The diabetes project is going faster than expected. Most of the flowsheets have now been put in; the work is all being done remotely, since we no longer have to go to each practice to get data from paper charts. We are now going to start putting in automated reminders for diabetes care.
I have now visited five practices in my FHT. There are different things happening at each practice, but I am starting to see a couple of things that are common. Several of my colleagues wanted the vitals and current medications to load automatically into the encounter. I showed them how this is set up in Preferences, and we changed it while I was there.

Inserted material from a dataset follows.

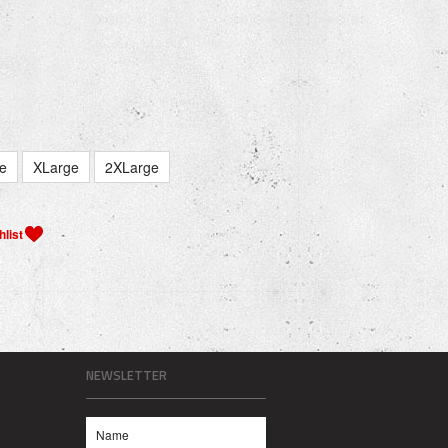
e
XLarge
2XLarge
NEWSLETTER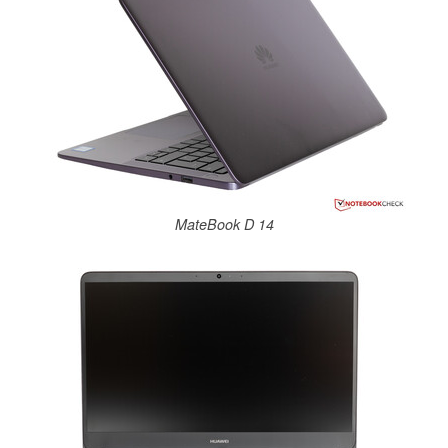
MateBook D 14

I installed several batched lab requisitions at some practices, as well as requisitions for Diagnostic Imaging. For other colleagues, I went over how to prescribe using the favourites list, and how to quickly enter ICD codes for assessments. I re-worked saved letters and handouts to make them a better fit, after asking what my colleague needed; several people will now be doing sick notes directly from the EMR.
At several of the practices, I also spoke to the front staff. I have a CD with my scanned requisitions and patient handouts, and I installed this on a networked folder on the front computer.
I can see that this type of individualized assistance is of value. I was able to fix some annoying problems fairly quickly, and I think everyone was happy with the experience. I spent 1.5 to 2 hours at each practice, and the visits were pre-booked: the physicians cancelled appointments to make sure that we could sit together. I don’t expect that everything we discussed will be done, but I know that some things will, because we changed the Preferences and practiced together; if two or three common things work better, I think that’s pretty good.
It was interesting that while I was at their office, several colleagues told me that the computer made them feel “stupid”. You really have to wonder why this is happening to intelligent, very competent physicians. I think we have a lot of experience and knowledge about caring for patients, and we don’t have the same for computers. I reminded my colleagues that the amount of education and training we receive in Information Technology is several orders of magnitude less than what we receive in medicine; we are physicians and not IT specialists, after all. I don’t expect my lawyer to solve my computer problems. The stupidity lies on the side of the machines: if they worked perfectly, we wouldn’t have to deal with their frequent mood swings and reboots. My patients are used to hearing me vent at my stupid Tablet.
I went to another group on Tuesday evening, as part of the “official” Peer to Peer program. The issues were somewhat similar; their administrator was there, and we discussed work flow issues for different conditions, such as diabetes; I have now posted several entries on workflow at EMR Advisor. I showed how to make new templates using pieces of old templates. This took about two hours, which I think is about the right amount of time; more than that and everyone gets a headache.
Little pieces of integration are starting to happen on their own. I am receiving the occasional email about patients; I received a note from a specialty clinic asking if we would prefer to receive consultation letters via email. Even if the “System” makes it difficult, electronic communication is starting; perhaps we can use “going green” as an excuse to avoid paper and fax.